La sympathie et le désarroi
D’une démarche tout à la fois souple et précise, Tokyo Sonata n’aborde aucune question de front et ne se veut à aucun moment démonstratif, ni même critique. Mené de bout en bout en ces termes, le processus adopté par le film consiste tout simplement à observer la dégradation des rapports familiaux au sein de la société japonaise, dès lors que celle-ci se trouve confrontée à des événements qui non seulement la dépassent, mais pour lesquelles il n’existe toujours pas de solutions.
Bien plus encore que les précédents films du cinéaste, Tokyo Sonata se définit par sa propension à ne pas dire ou à ne pas montrer certaines choses, à faire flotter le sens de l’intrigue ou de la fable mise en scène. Elliptique, et souvent même énigmatique, le montage vient rompre la continuité d’un certain nombre de scènes de manière à juguler l’attention non sur l’action proprement dite, mais sur les situations telles qu’elles se déploient les unes par rapport aux autres. Allié à la rigueur de la construction narrative, ce détachement du point de vue à l’égard du récit permet au cinéaste de dégager dans le cours de son film une puissante trajectoire émotionnelle, suscitant tour à tour la sympathie et le désarroi, et dont le principe consiste à souligner l’absurdité à travers laquelle les rapports familiaux se voient conduits.

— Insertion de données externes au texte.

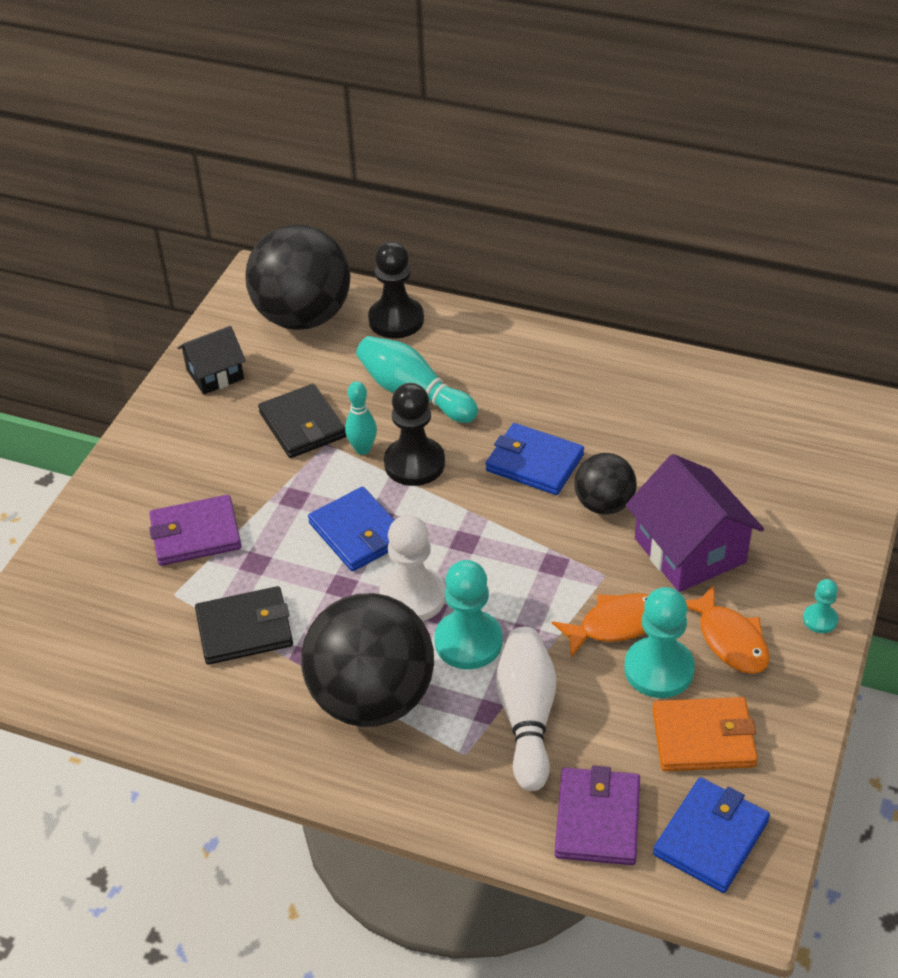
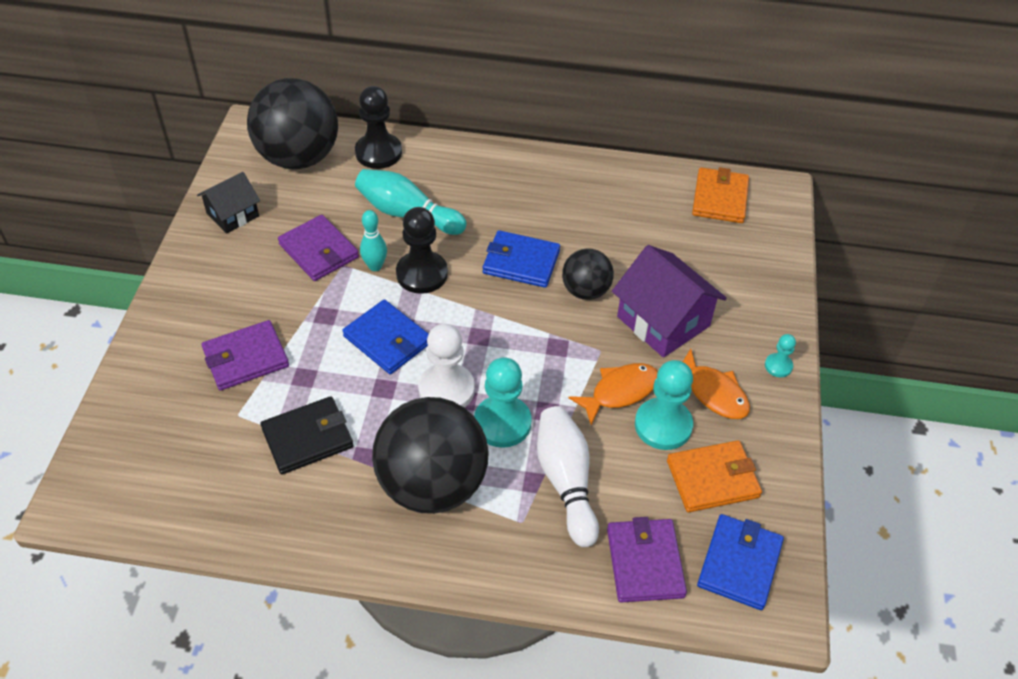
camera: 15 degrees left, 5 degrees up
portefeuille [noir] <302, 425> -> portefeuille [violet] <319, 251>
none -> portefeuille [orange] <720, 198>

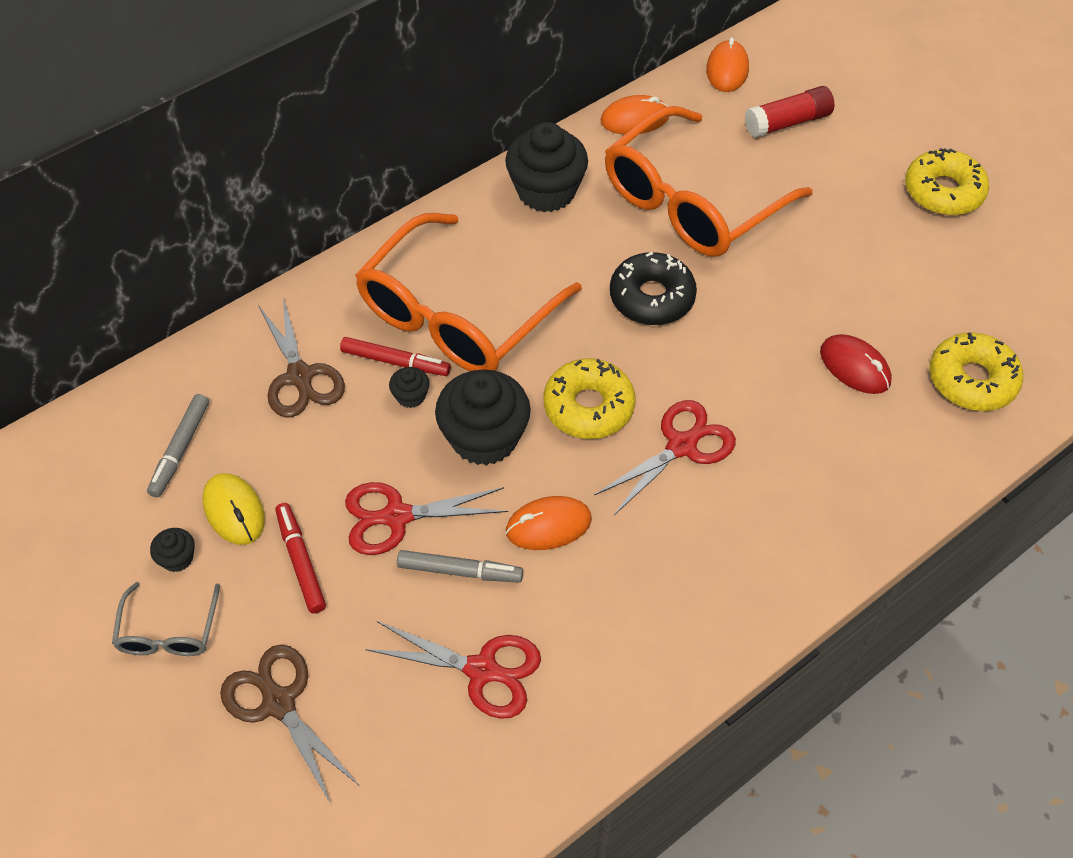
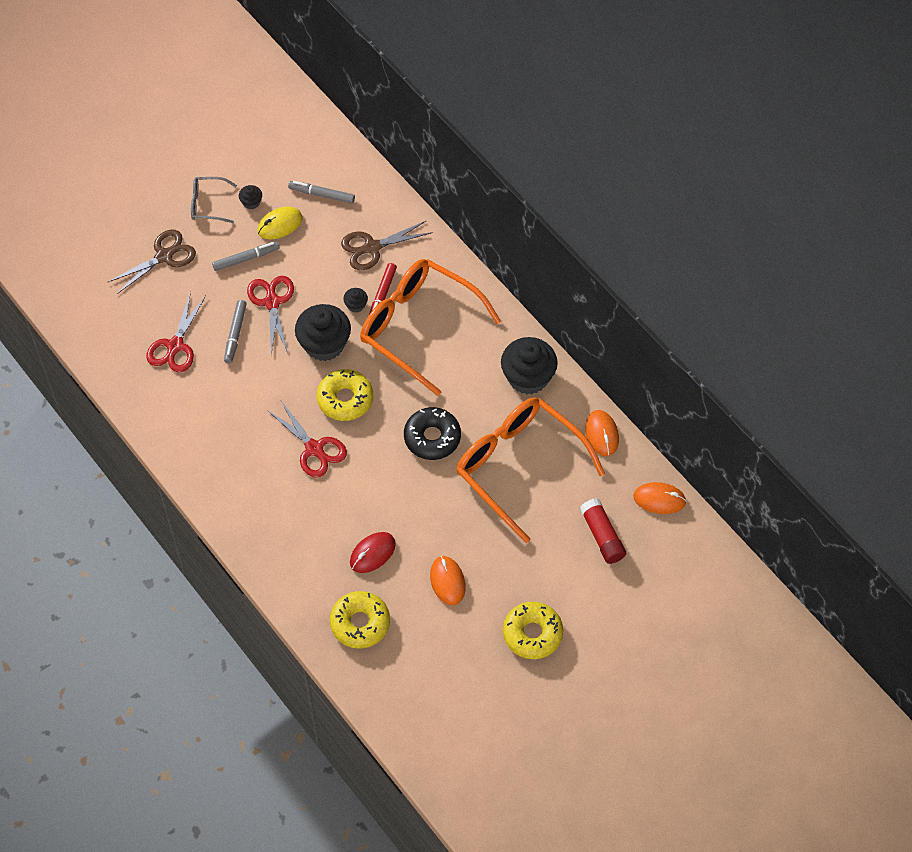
camera: 90 degrees right, 5 degrees up
souris [orange] <548, 525> -> souris [orange] <447, 581>, moved
feutre [rouge] <301, 561> -> feutre [gris] <246, 259>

Qu’il aboutisse à un film fantastique ou à un film réaliste, le travail de Kurosawa semble toujours prendre en compte les mêmes objectifs. Là où le surnaturel se voit appréhendé comme un moyen légitime pour ouvrir à son maximum le champ des interprétations, le registre soulevé par Tokyo Sonata vise sur un même principe à s’appuyer sur son ancrage dans le réel pour proposer différents niveaux de lecture. Par-delà le régime de représentation proposé par le film, se profilent en effet les contradictions de tout un modèle social retranscrit sous les traits symboliques des protagonistes principaux.
Kiyoshi Kurosawa fait preuve, avec Tokyo Sonata, d’une surprenante maturité. Parvenir à détourner les codes du film «social» après avoir effectué un long détour par le fantastique, mais aussi à concilier avec autant d’aisance son attachement et ses doutes quant à son pays natal, garantit incontestablement un amour profond pour le cinéma et une très grande maitrise du même art.